Arzneimitteltherapiesicherheit an der Schnittstelle Intensiv-/Normalstation – Ist Medication Reconciliation die Lösung?
Abstract I-20
5. Deutscher Kongress für Patientensicherheit bei medikamentöser Therapie; Berlin, 18.–19. Oktober 2018
C. Sommer1, S. Kluge2, M. Baehr1, C. Langebrake1
1Universitätsklinikum Hamburg-Eppendorf Klinikapotheke, Martinistr. 52, 20246 Hamburg, Deutschland
2Universitätsklinikum Hamburg-Eppendorf Klinik für Intensivmedizin, Martinistr. 52, 20246 Hamburg, Deutschland
Einleitung
Strategien zur Risikovermeidung von Medikationsfehlern (MF) bei Verlegung von Intensiv- auf Normalstation sind bisher kaum untersucht. Wenige Publikationen beschreiben die Vermeidung diskrepanzbezogener MF mittels Medication Reconciliation (MedRec). Dabei bleiben jedoch die klinische Relevanz der MF und vermeidbare unerwünschte Arzneimittelereignisse (vUAE) unberücksichtigt.

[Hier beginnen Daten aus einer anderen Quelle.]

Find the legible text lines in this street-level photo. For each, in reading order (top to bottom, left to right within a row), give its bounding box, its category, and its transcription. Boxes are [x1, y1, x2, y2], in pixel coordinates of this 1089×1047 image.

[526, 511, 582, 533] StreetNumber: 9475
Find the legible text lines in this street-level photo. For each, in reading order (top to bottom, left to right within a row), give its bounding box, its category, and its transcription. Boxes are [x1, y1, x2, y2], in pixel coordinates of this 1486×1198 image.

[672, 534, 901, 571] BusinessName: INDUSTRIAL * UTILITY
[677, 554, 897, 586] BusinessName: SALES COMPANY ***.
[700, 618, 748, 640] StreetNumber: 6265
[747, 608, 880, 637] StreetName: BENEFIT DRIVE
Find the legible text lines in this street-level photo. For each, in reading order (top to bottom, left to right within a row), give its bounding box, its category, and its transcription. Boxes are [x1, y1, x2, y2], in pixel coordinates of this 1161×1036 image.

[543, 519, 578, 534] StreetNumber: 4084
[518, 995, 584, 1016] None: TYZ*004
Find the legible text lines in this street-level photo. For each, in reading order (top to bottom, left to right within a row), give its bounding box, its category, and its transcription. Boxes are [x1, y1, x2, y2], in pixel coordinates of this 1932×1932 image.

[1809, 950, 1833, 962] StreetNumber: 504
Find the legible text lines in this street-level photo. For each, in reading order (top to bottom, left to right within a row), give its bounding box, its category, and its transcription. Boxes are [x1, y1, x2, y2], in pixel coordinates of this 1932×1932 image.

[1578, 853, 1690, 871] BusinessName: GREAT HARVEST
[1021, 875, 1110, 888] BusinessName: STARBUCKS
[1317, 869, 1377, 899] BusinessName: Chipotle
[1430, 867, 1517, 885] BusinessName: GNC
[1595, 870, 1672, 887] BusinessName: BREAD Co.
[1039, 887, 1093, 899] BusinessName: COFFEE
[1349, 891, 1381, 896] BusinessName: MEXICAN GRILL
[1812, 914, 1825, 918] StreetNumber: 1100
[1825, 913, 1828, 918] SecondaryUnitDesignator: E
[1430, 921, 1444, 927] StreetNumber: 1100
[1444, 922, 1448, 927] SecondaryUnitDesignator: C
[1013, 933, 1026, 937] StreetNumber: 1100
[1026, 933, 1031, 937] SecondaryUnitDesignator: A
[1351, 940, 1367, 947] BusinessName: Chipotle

Aufgrund seiner hohen Transparenz eignet sich der durchgehend elektronische UKE-Medikationsprozess hervorragend zur Beantwortung der Fragestellung.
Methoden
Aus der elektronischen Patientenakte wurden alle Arzneimittel von Patienten, die von einer Intensiv- auf eine Normalstation im UKE verlegt wurden (9/10 2016) retrospektiv erfasst. MedRec und eine Prüfung der Arzneimitteltherapiesicherheit wurden nach definierten Algorithmen durchgeführt. Die Bewertung der MF und vUAE erfolgte nach den validierten Algorithmen des National Coordinating Council for Medication Error Reporting and Prevention (NCC MERP) in Konsensbildung durch Fachapotheker und Fachärzte. Die Datenauswertung erfolgte deskriptiv.
Ergebnisse
1000 Patienten (Median 66 Jahre, 17–96 Jahre) mit im Median 8 (1–21) Arzneimittelverordnungen wurden nach NCC MERP klassifiziert. Bei 49,9 % der Klassifizierungen lag kein MF vor (Kategorie A), sondern klinisch begründete Diskrepanzen. Von den vUAE (11,8 %, Kategorie E-I) fanden sich 77,4 % in der Schmerztherapie. Als weitere Handlungsfelder mit hoher klinischer Relevanz wurden das Delir-Management (3,6 %), akutes Nierenversagen bei Überdosierung von Vancomycin und Gentamicin (1,8 %) Hydrochlorothiazid-induzierte Hyponatriämien (1,6 %), sowie Arrhythmien bei Ciprofloxacin- und Amitriptylin-Therapie (1,1 %) identifiziert.
Diskussion und Schlussfolgerungen
Da durch MedRec identifizierbare Diskrepanzen zu 50 % keine MF waren, ist MedRec zur Reduktion von MF und vUAE an der Schnittstelle Intensiv-Normalstation im closed-loop-Medikationsprozess nicht effektiv. Stattdessen erfolgen neben Schulungen gezielte pharmazeutische Interventionen zu den identifizierten Handlungsfeldern, welche in einer quasiexperimentellen Studie im Pre-Post-Test-Design aktuell evaluiert werden.
Interessenkonflikte
Ein Interessenkonflikt wird von den Autoren verneint.